Wednesday, June 30, 2010

Gold Keeps In $1,240-$1,245 Range, Mostly

The range that was established in overnight trading held during regular trading, despite a fall that took the metal down to $1,236 by 8:30 AM ET. Hovering just above that level, the metal took off at 9:30 and managed to get to $1,248.70 by 10:15. One reason for the run was the disappointing opening for the U.S. stock market; the reason for the earlier slump was the disappointing ADP private-sector jobs number. Different disappointments had different effects. Dropping back, the metal first hesitated around $1,245 and then dropped to a little below $1,240. Again, the metal went up to around $1,245; again, it dropped to $1,240. As morning turned into afternoon, the fluctuations eased. As of 1:32 PM ET, a little after the pit session ended, the spot price was $1,245.10 for a gain of $4.40 on the day. The Kitco Gold Index split the gain into +$1.50 for predominant buying and +$2.90 for a weakening greenback.

The U.S. Dollar Index largely stayed put in the morning and early-afternoon part of regular trading. It ranged between 85.8 and 86.0 from about 8:30 on to 1:45. As of 1:49, it was still in the range at 85.95.

Gold is still holding firm, and the market is calming down. There's a good chance of a gain, although a slight one, at the close.

Update: The choppiness largely ended as gold settled into the middle of its range. Another down-and-up bob, between 3:35 and 4:10 PM ET, left the metal where it was beforehand. As of the close, the spot price was $1,242.40 for a small gain of $1.60. The Kitco Gold Index divided the gain into +$0.50 for predominant buying and +$1.10 for greenback weakness.

The U.S. Dollar Index broke out of its range on the high side in mid-afternoon. It rallied through the afternoon, although more choppily after breaking through 86.0, until 4 PM when it bounced between 86.03 and 86.12. As of 5:30 PM ET, it was at 86.06.

Its daily chart, from, shows a slight decline from yesterday's level:

Given that decline, the ceiling of the Index's current range is better pegged at 86.5. 85 is the floor.

The sideways movement continues as no flare-up has moved the Index in either direction. Its RSI level, found on the top of its chart, is now slightly above neutral and continues to stay in the doldrums around there. The Index's MACD lines, found at the bottom of its chart, continue in a bearish configuration but the distance between the two continues to narrow. Should the black line cross above the red line, or the red line fall below the black line, a switch to a bullish configuration will have been made. The black line is currently at the lowest level it's been at in the last six months.

Since the news flow about the U.S. and other economies has continued, without the Index reacting all that much, it would take a special event to make for a driver. Until such a jolter arrives, or the internals change, the Index will continue to trade in its range. There's no bullish pressure, but there's no real bearish pressure either.

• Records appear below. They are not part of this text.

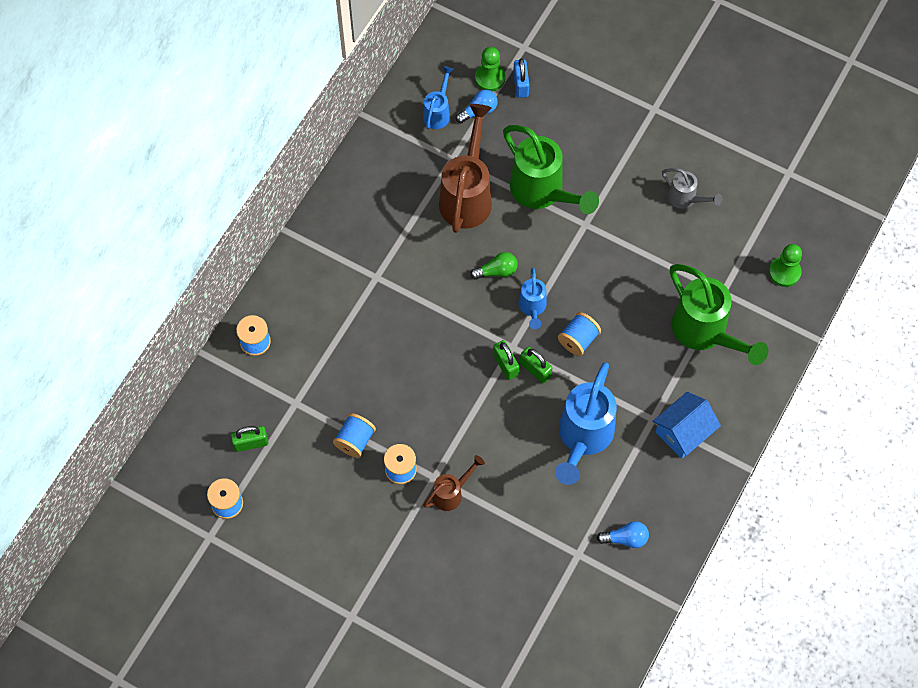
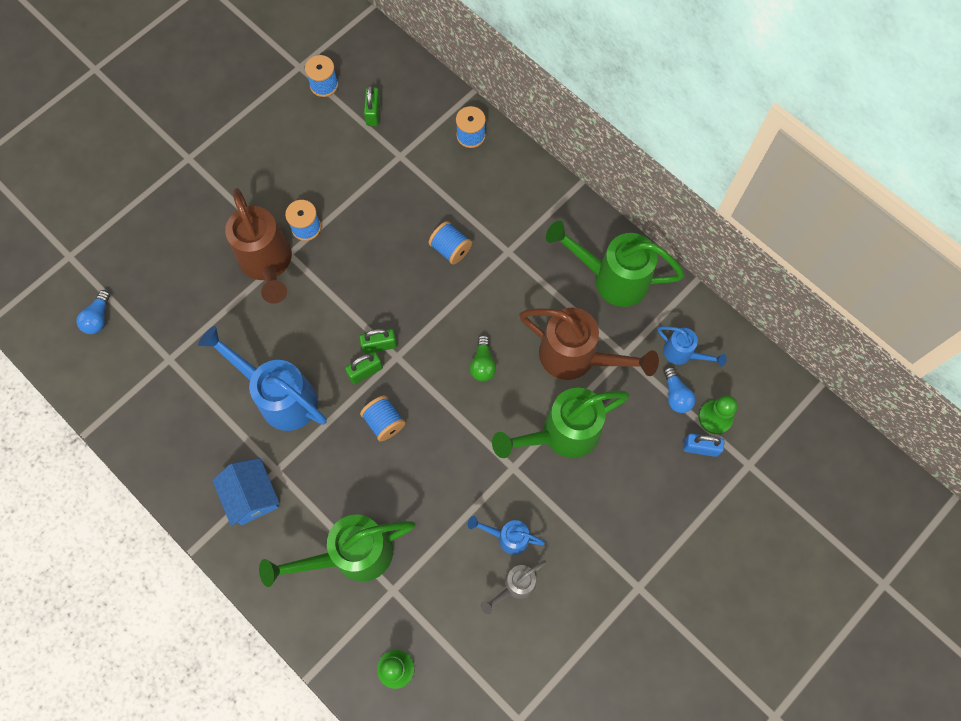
camera: 105 degrees right, 5 degrees up
blue spool [333,413,376,458] -> blue spool moved to [429,221,472,265]
brown watering can [423,455,485,511] -> brown watering can [225,188,292,304], size x1.92
blue watering can [518,268,547,329] -> blue watering can moved to [468,516,545,555]
blue light bulb [596,521,649,548] -> blue light bulb moved to [77,290,110,334]
none -> green watering can [546,220,685,307]

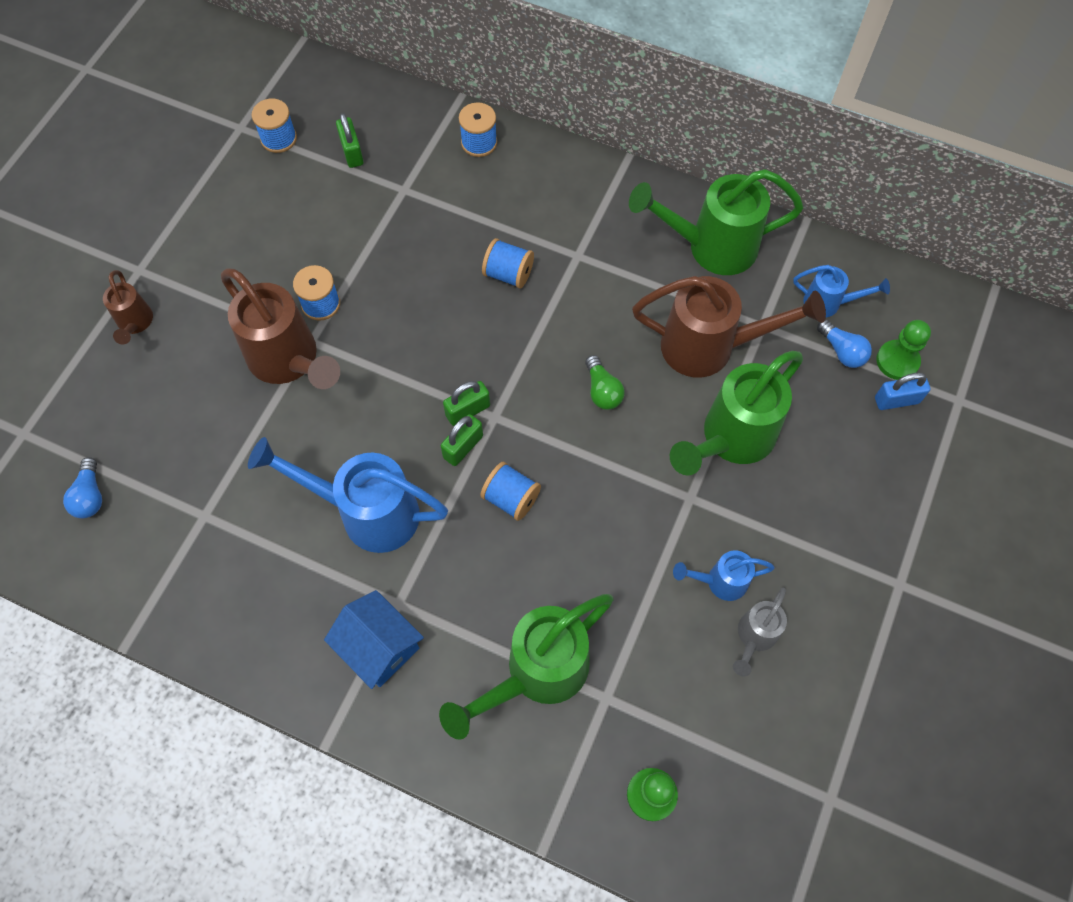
camera: 20 degrees left, 5 degrees down
none -> brown watering can [103,270,153,345]

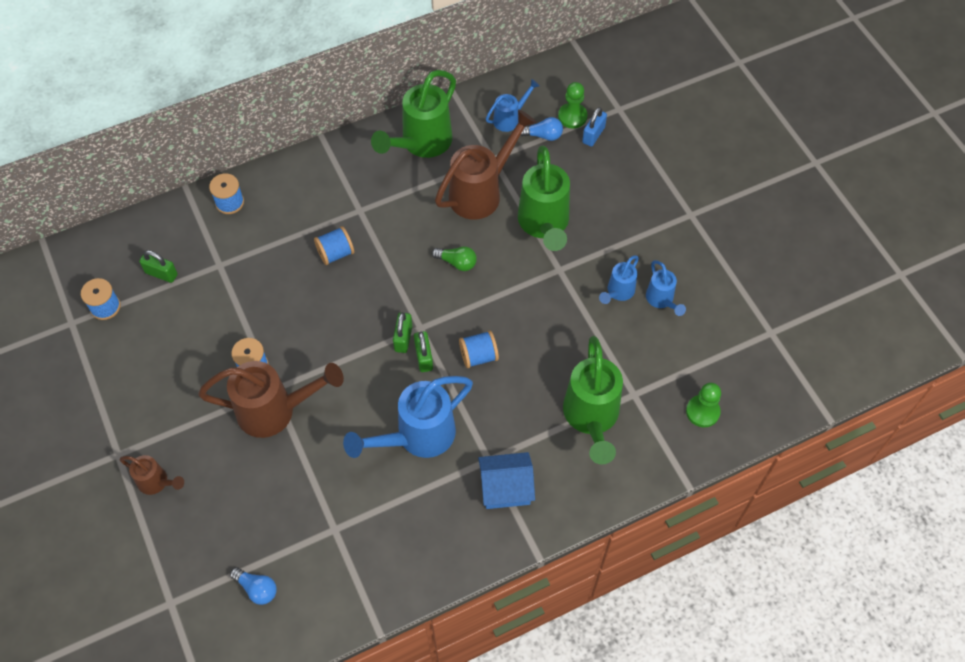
camera: 50 degrees left, 5 degrees down
grey watering can [733,588,787,676] -> blue watering can [646,260,686,316]

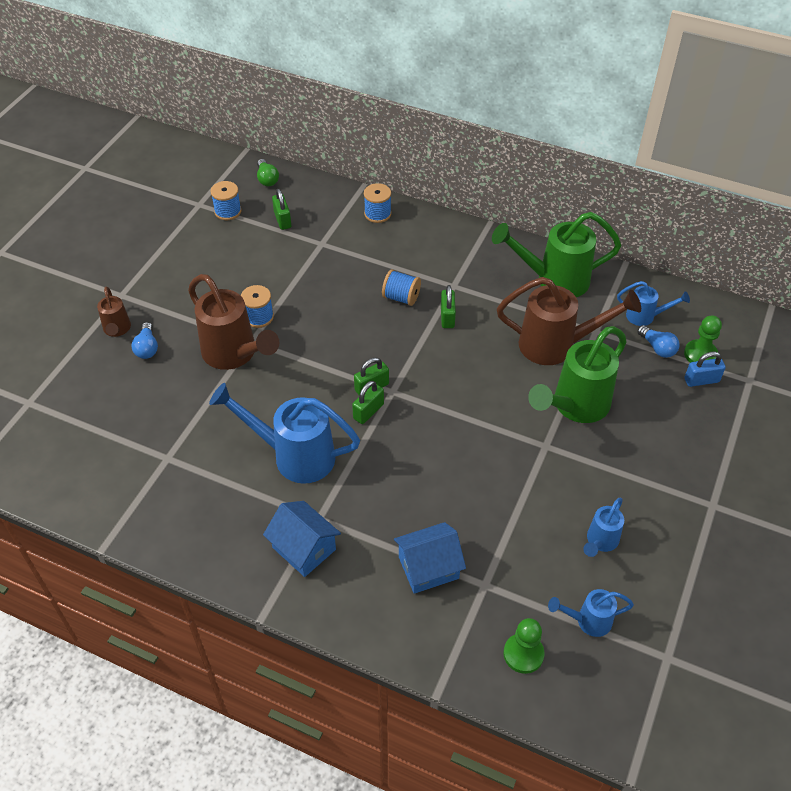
camera: 50 degrees right, 10 degrees down
blue light bulb [230,567,277,605] -> blue light bulb moved to [131,322,158,359]
green light bulb [432,246,477,271] -> green light bulb moved to [257,159,279,186]
blue spool [459,330,499,368] -> none
green watering can [563,336,623,464] -> blue house [394,522,466,594]
blue watering can [599,255,639,304] -> blue watering can moved to [548,589,634,637]
none -> green padlock [441,285,456,328]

Turning to gold, its own daily chart shows today's slight gain built on yesterday's:

Gold's own MACD lines have drifted to a bearish configuration, but they've done so before without changing the overall neutrality shown for most of this month. Its RSI value has stayed stuck at somewhat above neutral; both are consistent with overall trendlessness.

Yesterday, gold did bump into the $1,230 floor of its current range and even bent it a little. Today, it got above $1,240 and stayed there after the wider fluctatations of this morning changed into the gentler fluctuations of this afternoon. The metal seems to be preparing for another run at the $1,260 ceiling of the range. It might, but recent trading shows that such an advance - even if it results in a new record - will likely be seen as yet another selling opportunity.

A post-pit Wall Street Journal report said the fall in gold, caused by a better than expected European Central Bank tender operation to help out European banks that showed less trouble than expected, was cushioned by the overall fall of the greenback. The activity was relatively quiet.
"Pretty much the only news was the ECB tender early in the day that gave a positive tone to the euro," said Dave Meger, director of metals trading at Vision Financial Markets in Chicago.

This weakened the dollar and helped gold, he said.

"But on the other side of the coin, you are losing any potential safe-haven demand for gold," Meger said of the reduced worries about banks following the tender. "So it was kind of a double-edged sword for gold. That left gold back and forth in a range."

The July 4th holiday is being celebrated on financial markets on Monday, which makes for a holiday weekend starting in two days. The quiet can be ascribed to that approaching long weekend. There are two opinions about these quiet times: fluctuations will be minimized because traders don't bother to log in big positions, or volatility will be accentuated because there'll be less cushioning. It could go either way tomorrow and Friday.